Charles King, professor and chair of the Department of Government, was awarded the Anisfield-Wolf Book Award for Nonfiction for his latest book Gods of the Upper Air. This award, dedicated to honoring publications that have made contributions to the understanding of racism and diversity of human culture, was also given to one of the subjects of King’s book, Zora Neale Hurston, in 1943. Georgetown alumnus Ilya Kaminsky (C’01), also received this honor in the category of poetry for his book Deaf Republic.

About the Gods of the Upper Air

Gods of the Upper Air is a collection of the biographies of cultural anthropologists Franz Boas, Margaret Mead, Zora Neale Hurston and Ruth Benedict who researched the categories of race, gender, sexuality, ethnicity and nationality that our society still struggles with today.

“It’s about a group of people who were grappling with these issues in the 1920s and 1930s by travelling to some of the most exotic places in the world to try and figure out how people very different from themselves organized society,” says King. “What they discovered is that how we see the world is determined not by our innards but by what happens around us, by the society and culture in which we have lived.”

 This group of anthropologists, as told in King’s book, became some of the most important thinkers, writers and scientists of their generation.

“These individuals helped shape the debates that we have today about the relativity of culture and morality, about the way in which our ideas are situated in time and space,” says King.
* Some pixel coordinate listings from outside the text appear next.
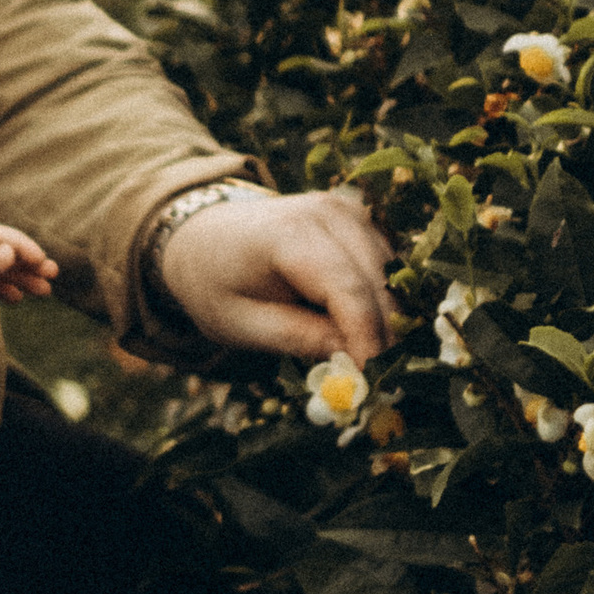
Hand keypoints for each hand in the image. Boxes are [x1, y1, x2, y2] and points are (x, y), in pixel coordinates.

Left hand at [0, 218, 58, 302]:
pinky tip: (17, 297)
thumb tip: (9, 251)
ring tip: (45, 290)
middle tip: (53, 273)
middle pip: (3, 252)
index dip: (23, 246)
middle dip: (28, 264)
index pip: (0, 237)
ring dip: (22, 279)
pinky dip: (2, 289)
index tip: (41, 259)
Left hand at [155, 184, 389, 362]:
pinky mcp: (358, 218)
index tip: (373, 379)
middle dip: (384, 334)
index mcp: (287, 234)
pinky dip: (382, 299)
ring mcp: (346, 210)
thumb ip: (297, 338)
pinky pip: (385, 265)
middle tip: (383, 383)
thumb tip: (354, 360)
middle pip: (376, 281)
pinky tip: (366, 329)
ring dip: (388, 318)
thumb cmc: (217, 284)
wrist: (203, 238)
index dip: (367, 337)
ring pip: (389, 274)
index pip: (346, 289)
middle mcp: (326, 212)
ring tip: (371, 362)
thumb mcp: (242, 324)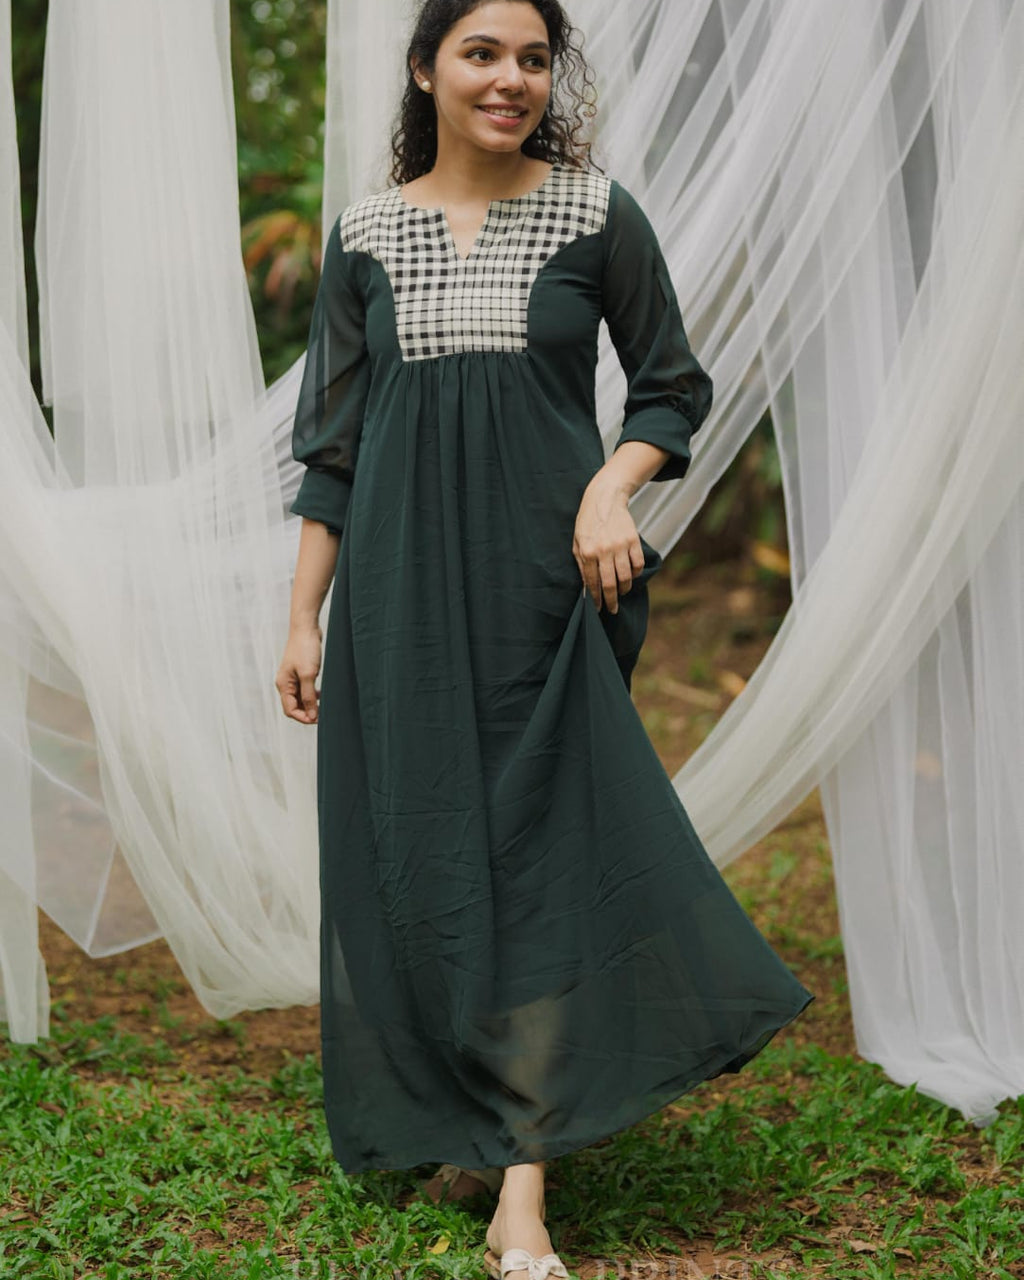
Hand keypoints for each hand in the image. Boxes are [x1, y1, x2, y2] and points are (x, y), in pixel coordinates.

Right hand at [276, 625, 322, 722]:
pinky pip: (305, 690)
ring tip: (324, 706)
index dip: (303, 718)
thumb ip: (309, 696)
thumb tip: (311, 715)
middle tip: (323, 715)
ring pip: (300, 698)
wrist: (306, 628)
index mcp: (283, 685)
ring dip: (310, 704)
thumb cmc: (305, 649)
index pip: (290, 710)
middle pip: (294, 706)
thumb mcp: (308, 674)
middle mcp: (285, 683)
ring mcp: (292, 678)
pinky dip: (312, 695)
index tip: (318, 720)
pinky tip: (321, 695)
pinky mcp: (300, 672)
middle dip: (307, 713)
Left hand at [573, 476, 644, 613]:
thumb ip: (582, 566)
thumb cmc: (588, 523)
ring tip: (621, 592)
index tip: (598, 608)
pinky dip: (635, 573)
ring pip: (625, 577)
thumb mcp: (577, 543)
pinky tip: (630, 575)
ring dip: (624, 589)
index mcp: (587, 552)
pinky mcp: (633, 540)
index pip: (592, 583)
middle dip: (611, 600)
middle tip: (612, 609)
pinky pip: (638, 564)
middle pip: (610, 584)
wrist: (605, 499)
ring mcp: (620, 545)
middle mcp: (604, 550)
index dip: (596, 599)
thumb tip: (587, 589)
King describes in detail the ethnographic expeditions that each of these researchers embarked on such as Margaret Mead’s travels to Papua New Guinea or Ruth Benedict’s research of Japanese culture. His favorite anthropologist, however, was Zora Neale Hurston who travelled to Haiti to learn about this society’s culture and rituals.

Perhaps more widely known as a novelist for books like Their Eyes Were Watching God, Hurston was an expert anthropologist who spent more time in the field than several of her colleagues. King previously stated that she had an incredible ability to inhabit the places and societies she visited, making her his top choice as an expedition partner.

“Whether she was going to a juke joint on the gulf coast and getting into a knife fight, or going through the voodoo initiation rituals in New Orleans and Haiti, she would be the person I would want to tag along with,” says King.

The author’s admiration for Hurston made receiving the Anisfield-Wolf Award particularly significant.

“Accepting this award is especially meaningful given the long history of the Anisfield-Wolf prize in recognizing works that contribute to combating racism and lifting up the beauty and power of a plural world,” says King. “The fact that Zora Neale Hurston was a recipient in 1943 makes it all the more special to me personally. She is a central figure in my book and in fact supplied the title for Gods of the Upper Air, which is a phrase from her memoir Dust Tracks on a Road.”

Georgetown Represented by Two Categories

In addition to Hurston, this American literary award has honored many individuals whose written work has helped foster understanding around diversity and racism since its inception 85 years ago. The categories of poetry, fiction, nonfiction and lifetime achievement have had notable past winners including Langston Hughes (1954), Martin Luther King, Jr. (1959) and Toni Morrison (1988).

While King was selected for this year’s nonfiction category, Georgetown alumnus Ilya Kaminsky was chosen as the awardee for poetry. His book, Deaf Republic, imagines a protest where a gunshot deafens those involved.

Kaminsky, who is himself deaf, was an English major at Georgetown. He is the recipient of a Whiting Award, a Lannan Literary Fellowship and a Guggenheim Fellowship, and was also named a finalist for the Neustadt International Prize for Literature. He was a finalist for the 2019 National Book Award.

Both authors represent the importance of writing in each of these mediums, and underscore the impact that a Georgetown education can have both inside and outside its gates.

“Charles King is a brilliant scholar who has a keen ability to come up with unique and meaningful research agendas, engage in the work of scholarly discovery, and find ways to communicate those discoveries eloquently,” says Chris Celenza, dean of Georgetown College. “We are lucky to have him here at Georgetown, in this environment that nourishes creativity, the kind of creativity that nourishes poets like Ilya Kaminsky.”